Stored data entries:
========

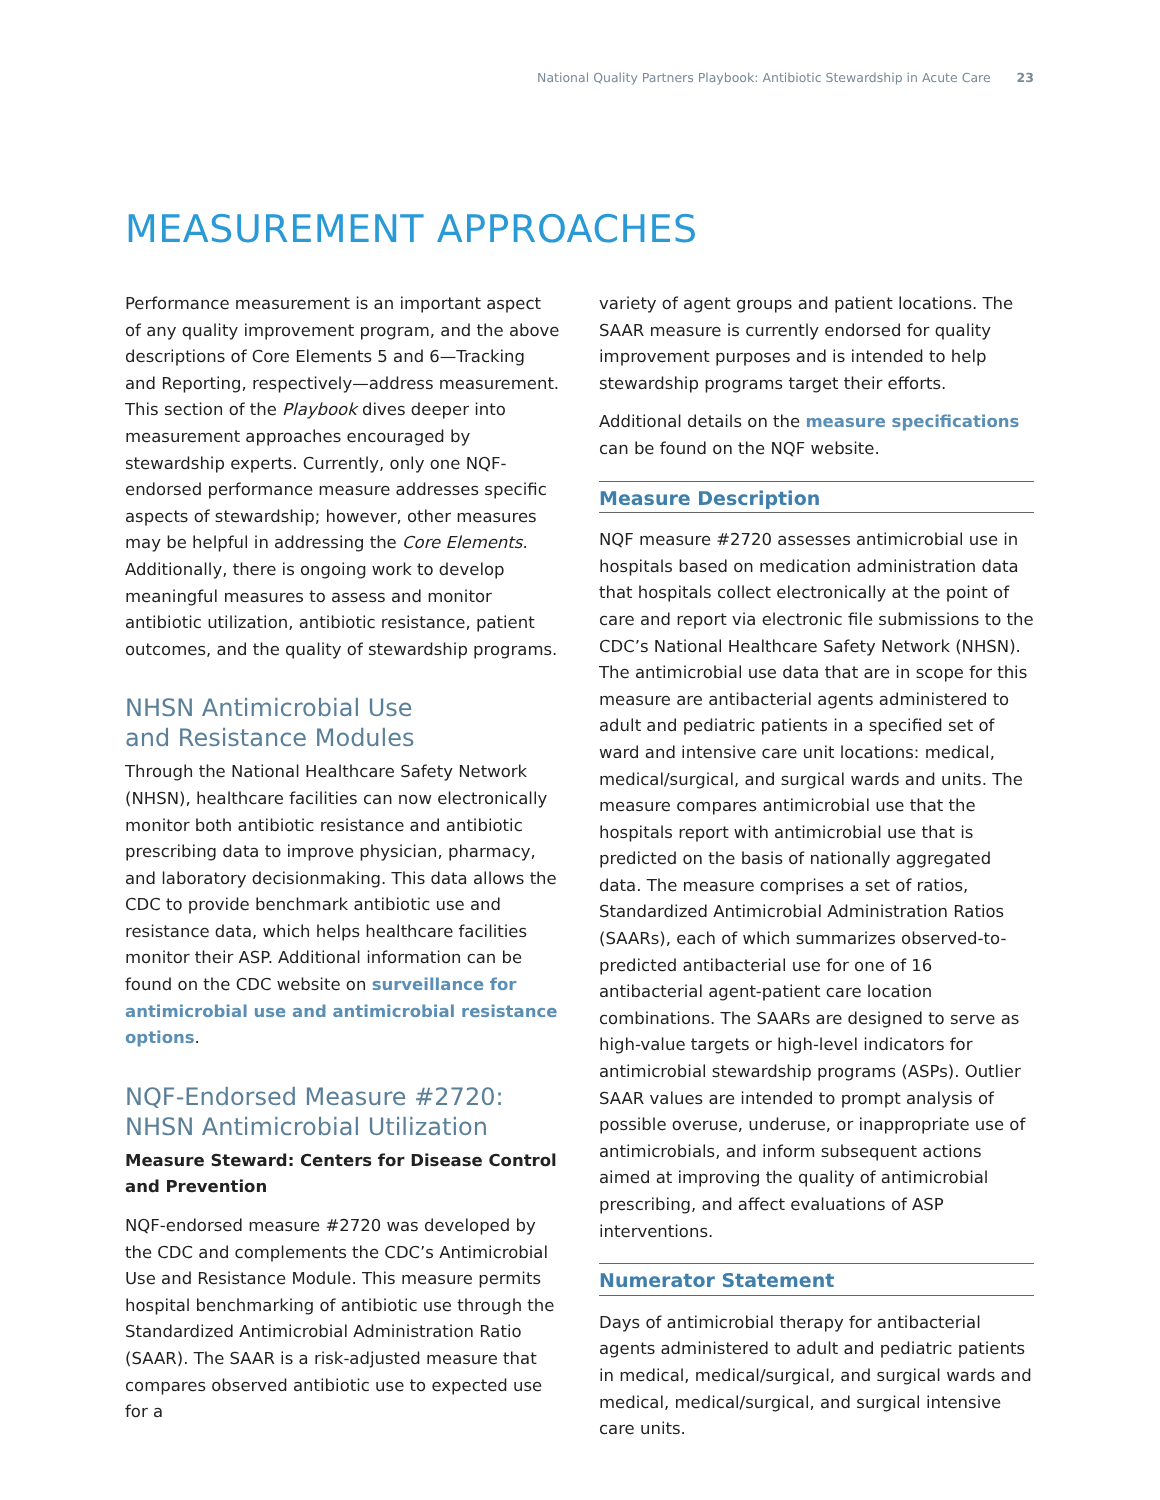National Quality Partners Playbook: Antibiotic Stewardship in Acute Care 23
MEASUREMENT APPROACHES
Performance measurement is an important aspect of any quality improvement program, and the above descriptions of Core Elements 5 and 6—Tracking and Reporting, respectively—address measurement. This section of the Playbook dives deeper into measurement approaches encouraged by stewardship experts. Currently, only one NQF-endorsed performance measure addresses specific aspects of stewardship; however, other measures may be helpful in addressing the Core Elements. Additionally, there is ongoing work to develop meaningful measures to assess and monitor antibiotic utilization, antibiotic resistance, patient outcomes, and the quality of stewardship programs.
NHSN Antimicrobial Use
and Resistance Modules
Through the National Healthcare Safety Network (NHSN), healthcare facilities can now electronically monitor both antibiotic resistance and antibiotic prescribing data to improve physician, pharmacy, and laboratory decisionmaking. This data allows the CDC to provide benchmark antibiotic use and resistance data, which helps healthcare facilities monitor their ASP. Additional information can be found on the CDC website on surveillance for antimicrobial use and antimicrobial resistance options.
NQF-Endorsed Measure #2720:
NHSN Antimicrobial Utilization
Measure Steward: Centers for Disease Control and Prevention
NQF-endorsed measure #2720 was developed by the CDC and complements the CDC’s Antimicrobial Use and Resistance Module. This measure permits hospital benchmarking of antibiotic use through the Standardized Antimicrobial Administration Ratio (SAAR). The SAAR is a risk-adjusted measure that compares observed antibiotic use to expected use for a
variety of agent groups and patient locations. The SAAR measure is currently endorsed for quality improvement purposes and is intended to help stewardship programs target their efforts.
Additional details on the measure specifications can be found on the NQF website.
Measure Description
NQF measure #2720 assesses antimicrobial use in hospitals based on medication administration data that hospitals collect electronically at the point of care and report via electronic file submissions to the CDC’s National Healthcare Safety Network (NHSN). The antimicrobial use data that are in scope for this measure are antibacterial agents administered to adult and pediatric patients in a specified set of ward and intensive care unit locations: medical, medical/surgical, and surgical wards and units. The measure compares antimicrobial use that the hospitals report with antimicrobial use that is predicted on the basis of nationally aggregated data. The measure comprises a set of ratios, Standardized Antimicrobial Administration Ratios (SAARs), each of which summarizes observed-to-predicted antibacterial use for one of 16 antibacterial agent-patient care location combinations. The SAARs are designed to serve as high-value targets or high-level indicators for antimicrobial stewardship programs (ASPs). Outlier SAAR values are intended to prompt analysis of possible overuse, underuse, or inappropriate use of antimicrobials, and inform subsequent actions aimed at improving the quality of antimicrobial prescribing, and affect evaluations of ASP interventions.
Numerator Statement
Days of antimicrobial therapy for antibacterial agents administered to adult and pediatric patients in medical, medical/surgical, and surgical wards and medical, medical/surgical, and surgical intensive care units.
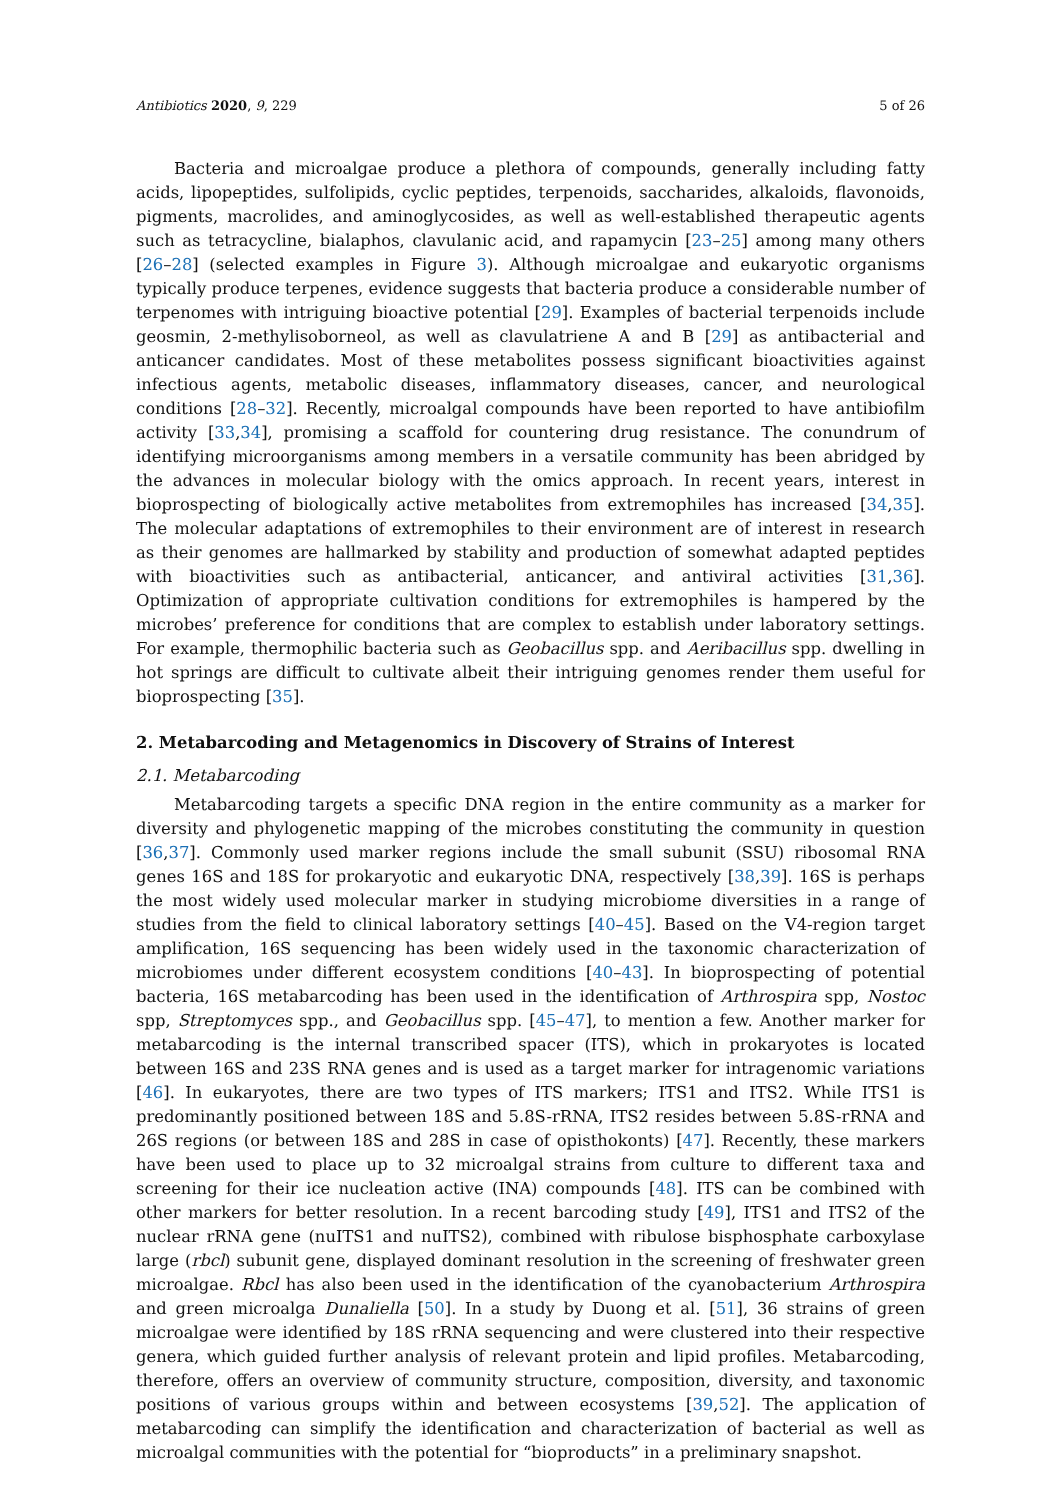Antibiotics 2020, 9, 229 5 of 26
Bacteria and microalgae produce a plethora of compounds, generally including fatty acids, lipopeptides, sulfolipids, cyclic peptides, terpenoids, saccharides, alkaloids, flavonoids, pigments, macrolides, and aminoglycosides, as well as well-established therapeutic agents such as tetracycline, bialaphos, clavulanic acid, and rapamycin [23–25] among many others [26–28] (selected examples in Figure 3). Although microalgae and eukaryotic organisms typically produce terpenes, evidence suggests that bacteria produce a considerable number of terpenomes with intriguing bioactive potential [29]. Examples of bacterial terpenoids include geosmin, 2-methylisoborneol, as well as clavulatriene A and B [29] as antibacterial and anticancer candidates. Most of these metabolites possess significant bioactivities against infectious agents, metabolic diseases, inflammatory diseases, cancer, and neurological conditions [28–32]. Recently, microalgal compounds have been reported to have antibiofilm activity [33,34], promising a scaffold for countering drug resistance. The conundrum of identifying microorganisms among members in a versatile community has been abridged by the advances in molecular biology with the omics approach. In recent years, interest in bioprospecting of biologically active metabolites from extremophiles has increased [34,35]. The molecular adaptations of extremophiles to their environment are of interest in research as their genomes are hallmarked by stability and production of somewhat adapted peptides with bioactivities such as antibacterial, anticancer, and antiviral activities [31,36]. Optimization of appropriate cultivation conditions for extremophiles is hampered by the microbes’ preference for conditions that are complex to establish under laboratory settings. For example, thermophilic bacteria such as Geobacillus spp. and Aeribacillus spp. dwelling in hot springs are difficult to cultivate albeit their intriguing genomes render them useful for bioprospecting [35].
2. Metabarcoding and Metagenomics in Discovery of Strains of Interest
2.1. Metabarcoding
Metabarcoding targets a specific DNA region in the entire community as a marker for diversity and phylogenetic mapping of the microbes constituting the community in question [36,37]. Commonly used marker regions include the small subunit (SSU) ribosomal RNA genes 16S and 18S for prokaryotic and eukaryotic DNA, respectively [38,39]. 16S is perhaps the most widely used molecular marker in studying microbiome diversities in a range of studies from the field to clinical laboratory settings [40–45]. Based on the V4-region target amplification, 16S sequencing has been widely used in the taxonomic characterization of microbiomes under different ecosystem conditions [40–43]. In bioprospecting of potential bacteria, 16S metabarcoding has been used in the identification of Arthrospira spp, Nostoc spp, Streptomyces spp., and Geobacillus spp. [45–47], to mention a few. Another marker for metabarcoding is the internal transcribed spacer (ITS), which in prokaryotes is located between 16S and 23S RNA genes and is used as a target marker for intragenomic variations [46]. In eukaryotes, there are two types of ITS markers; ITS1 and ITS2. While ITS1 is predominantly positioned between 18S and 5.8S-rRNA, ITS2 resides between 5.8S-rRNA and 26S regions (or between 18S and 28S in case of opisthokonts) [47]. Recently, these markers have been used to place up to 32 microalgal strains from culture to different taxa and screening for their ice nucleation active (INA) compounds [48]. ITS can be combined with other markers for better resolution. In a recent barcoding study [49], ITS1 and ITS2 of the nuclear rRNA gene (nuITS1 and nuITS2), combined with ribulose bisphosphate carboxylase large (rbcl) subunit gene, displayed dominant resolution in the screening of freshwater green microalgae. Rbcl has also been used in the identification of the cyanobacterium Arthrospira and green microalga Dunaliella [50]. In a study by Duong et al. [51], 36 strains of green microalgae were identified by 18S rRNA sequencing and were clustered into their respective genera, which guided further analysis of relevant protein and lipid profiles. Metabarcoding, therefore, offers an overview of community structure, composition, diversity, and taxonomic positions of various groups within and between ecosystems [39,52]. The application of metabarcoding can simplify the identification and characterization of bacterial as well as microalgal communities with the potential for “bioproducts” in a preliminary snapshot.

========

GOAL OF THE EXERCISE: I'd like the lines above from the one with "2. Metabarcoding and" up to and including the one with "2.1. Metabarcoding" copied exactly, with no other lines.

TASK ANSWER:
2. Metabarcoding and Metagenomics in Discovery of Strains of Interest
2.1. Metabarcoding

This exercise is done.